JOB
Reproduce exactly the final portion of the data: every line from the one containing "Infrastructure Program Team" through the last line, inclusive.

TASK DATA
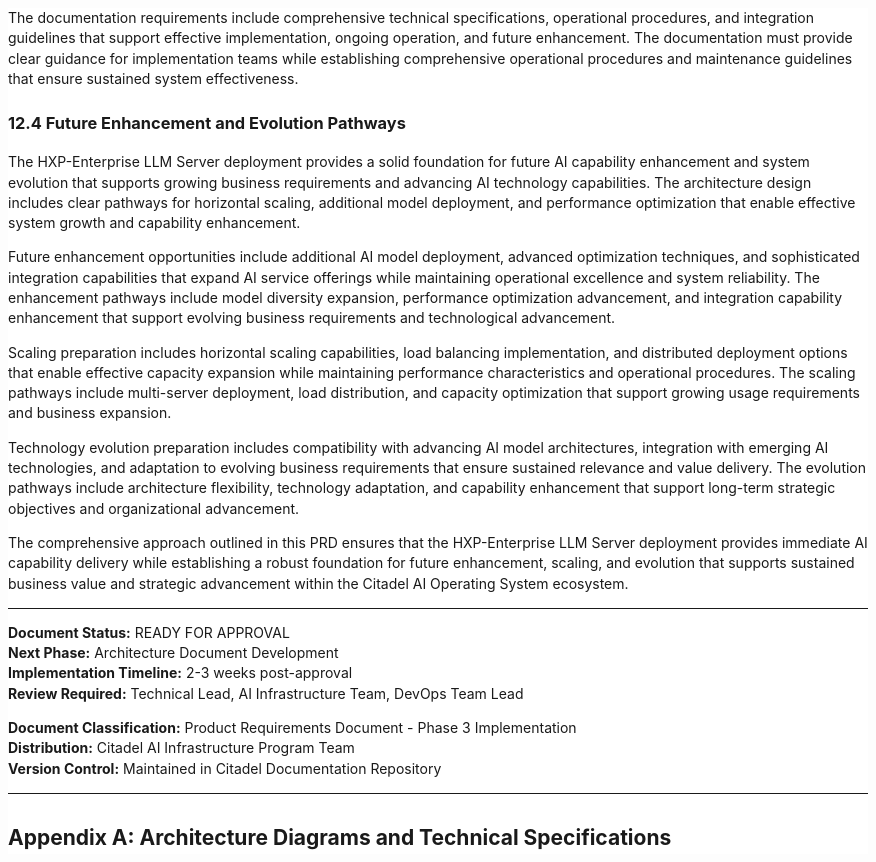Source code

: The documentation requirements include comprehensive technical specifications, operational procedures, and integration guidelines that support effective implementation, ongoing operation, and future enhancement. The documentation must provide clear guidance for implementation teams while establishing comprehensive operational procedures and maintenance guidelines that ensure sustained system effectiveness.

### 12.4 Future Enhancement and Evolution Pathways

The HXP-Enterprise LLM Server deployment provides a solid foundation for future AI capability enhancement and system evolution that supports growing business requirements and advancing AI technology capabilities. The architecture design includes clear pathways for horizontal scaling, additional model deployment, and performance optimization that enable effective system growth and capability enhancement.

Future enhancement opportunities include additional AI model deployment, advanced optimization techniques, and sophisticated integration capabilities that expand AI service offerings while maintaining operational excellence and system reliability. The enhancement pathways include model diversity expansion, performance optimization advancement, and integration capability enhancement that support evolving business requirements and technological advancement.

Scaling preparation includes horizontal scaling capabilities, load balancing implementation, and distributed deployment options that enable effective capacity expansion while maintaining performance characteristics and operational procedures. The scaling pathways include multi-server deployment, load distribution, and capacity optimization that support growing usage requirements and business expansion.

Technology evolution preparation includes compatibility with advancing AI model architectures, integration with emerging AI technologies, and adaptation to evolving business requirements that ensure sustained relevance and value delivery. The evolution pathways include architecture flexibility, technology adaptation, and capability enhancement that support long-term strategic objectives and organizational advancement.

The comprehensive approach outlined in this PRD ensures that the HXP-Enterprise LLM Server deployment provides immediate AI capability delivery while establishing a robust foundation for future enhancement, scaling, and evolution that supports sustained business value and strategic advancement within the Citadel AI Operating System ecosystem.

---

**Document Status:** READY FOR APPROVAL  
**Next Phase:** Architecture Document Development  
**Implementation Timeline:** 2-3 weeks post-approval  
**Review Required:** Technical Lead, AI Infrastructure Team, DevOps Team Lead  

**Document Classification:** Product Requirements Document - Phase 3 Implementation  
**Distribution:** Citadel AI Infrastructure Program Team  
**Version Control:** Maintained in Citadel Documentation Repository



---

## Appendix A: Architecture Diagrams and Technical Specifications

EXERCISE SOLUTION
**Distribution:** Citadel AI Infrastructure Program Team  
**Version Control:** Maintained in Citadel Documentation Repository



---

## Appendix A: Architecture Diagrams and Technical Specifications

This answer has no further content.